BRIEF: Recast the data from its first line through the line containing "title Coding [82, 49, 1347, 237]" as a JSON list of strings, one string per line, skipping any blank lines.

SUPPLIED ENTRIES:

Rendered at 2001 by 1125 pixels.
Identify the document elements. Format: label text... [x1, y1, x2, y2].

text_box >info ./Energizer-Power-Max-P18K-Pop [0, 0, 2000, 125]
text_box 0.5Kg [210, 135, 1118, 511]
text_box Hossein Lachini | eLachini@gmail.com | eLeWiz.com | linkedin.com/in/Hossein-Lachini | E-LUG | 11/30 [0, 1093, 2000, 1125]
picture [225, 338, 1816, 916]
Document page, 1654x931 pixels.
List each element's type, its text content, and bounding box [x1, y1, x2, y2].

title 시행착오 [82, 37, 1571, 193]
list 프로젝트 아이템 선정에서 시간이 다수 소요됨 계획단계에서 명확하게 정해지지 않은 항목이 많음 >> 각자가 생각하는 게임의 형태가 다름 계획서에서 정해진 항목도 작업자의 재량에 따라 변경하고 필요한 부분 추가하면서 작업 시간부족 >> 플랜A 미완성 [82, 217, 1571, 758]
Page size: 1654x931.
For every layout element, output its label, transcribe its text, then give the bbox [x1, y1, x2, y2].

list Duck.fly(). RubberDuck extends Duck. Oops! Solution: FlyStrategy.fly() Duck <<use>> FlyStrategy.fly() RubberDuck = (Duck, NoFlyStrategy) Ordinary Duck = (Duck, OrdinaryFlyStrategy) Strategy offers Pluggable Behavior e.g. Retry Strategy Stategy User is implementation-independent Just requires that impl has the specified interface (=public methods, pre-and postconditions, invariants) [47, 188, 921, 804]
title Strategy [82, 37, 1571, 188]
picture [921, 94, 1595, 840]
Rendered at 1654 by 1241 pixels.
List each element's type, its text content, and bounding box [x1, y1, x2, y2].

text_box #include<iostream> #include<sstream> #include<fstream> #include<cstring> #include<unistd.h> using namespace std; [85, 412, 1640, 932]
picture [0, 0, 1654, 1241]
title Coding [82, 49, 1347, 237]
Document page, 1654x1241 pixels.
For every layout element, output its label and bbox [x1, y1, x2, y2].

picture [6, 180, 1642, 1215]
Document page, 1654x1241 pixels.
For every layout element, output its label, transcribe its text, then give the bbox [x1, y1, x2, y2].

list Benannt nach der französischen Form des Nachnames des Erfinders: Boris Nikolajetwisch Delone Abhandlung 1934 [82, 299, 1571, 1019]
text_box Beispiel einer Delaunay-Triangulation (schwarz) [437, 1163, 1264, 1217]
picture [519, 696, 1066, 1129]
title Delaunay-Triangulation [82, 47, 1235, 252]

COMPLETED TASK:
[
  "Rendered at 2001 by 1125 pixels.",
  "Identify the document elements. Format: label text... [x1, y1, x2, y2].",
  "text_box >info ./Energizer-Power-Max-P18K-Pop [0, 0, 2000, 125]",
  "text_box 0.5Kg [210, 135, 1118, 511]",
  "text_box Hossein Lachini | eLachini@gmail.com | eLeWiz.com | linkedin.com/in/Hossein-Lachini | E-LUG | 11/30 [0, 1093, 2000, 1125]",
  "picture [225, 338, 1816, 916]",
  "Document page, 1654x931 pixels.",
  "List each element's type, its text content, and bounding box [x1, y1, x2, y2].",
  "title 시행착오 [82, 37, 1571, 193]",
  "list 프로젝트 아이템 선정에서 시간이 다수 소요됨 계획단계에서 명확하게 정해지지 않은 항목이 많음 >> 각자가 생각하는 게임의 형태가 다름 계획서에서 정해진 항목도 작업자의 재량에 따라 변경하고 필요한 부분 추가하면서 작업 시간부족 >> 플랜A 미완성 [82, 217, 1571, 758]",
  "Page size: 1654x931.",
  "For every layout element, output its label, transcribe its text, then give the bbox [x1, y1, x2, y2].",
  "list Duck.fly(). RubberDuck extends Duck. Oops! Solution: FlyStrategy.fly() Duck <<use>> FlyStrategy.fly() RubberDuck = (Duck, NoFlyStrategy) Ordinary Duck = (Duck, OrdinaryFlyStrategy) Strategy offers Pluggable Behavior e.g. Retry Strategy Stategy User is implementation-independent Just requires that impl has the specified interface (=public methods, pre-and postconditions, invariants) [47, 188, 921, 804]",
  "title Strategy [82, 37, 1571, 188]",
  "picture [921, 94, 1595, 840]",
  "Rendered at 1654 by 1241 pixels.",
  "List each element's type, its text content, and bounding box [x1, y1, x2, y2].",
  "text_box #include<iostream> #include<sstream> #include<fstream> #include<cstring> #include<unistd.h> using namespace std; [85, 412, 1640, 932]",
  "picture [0, 0, 1654, 1241]",
  "title Coding [82, 49, 1347, 237]"
]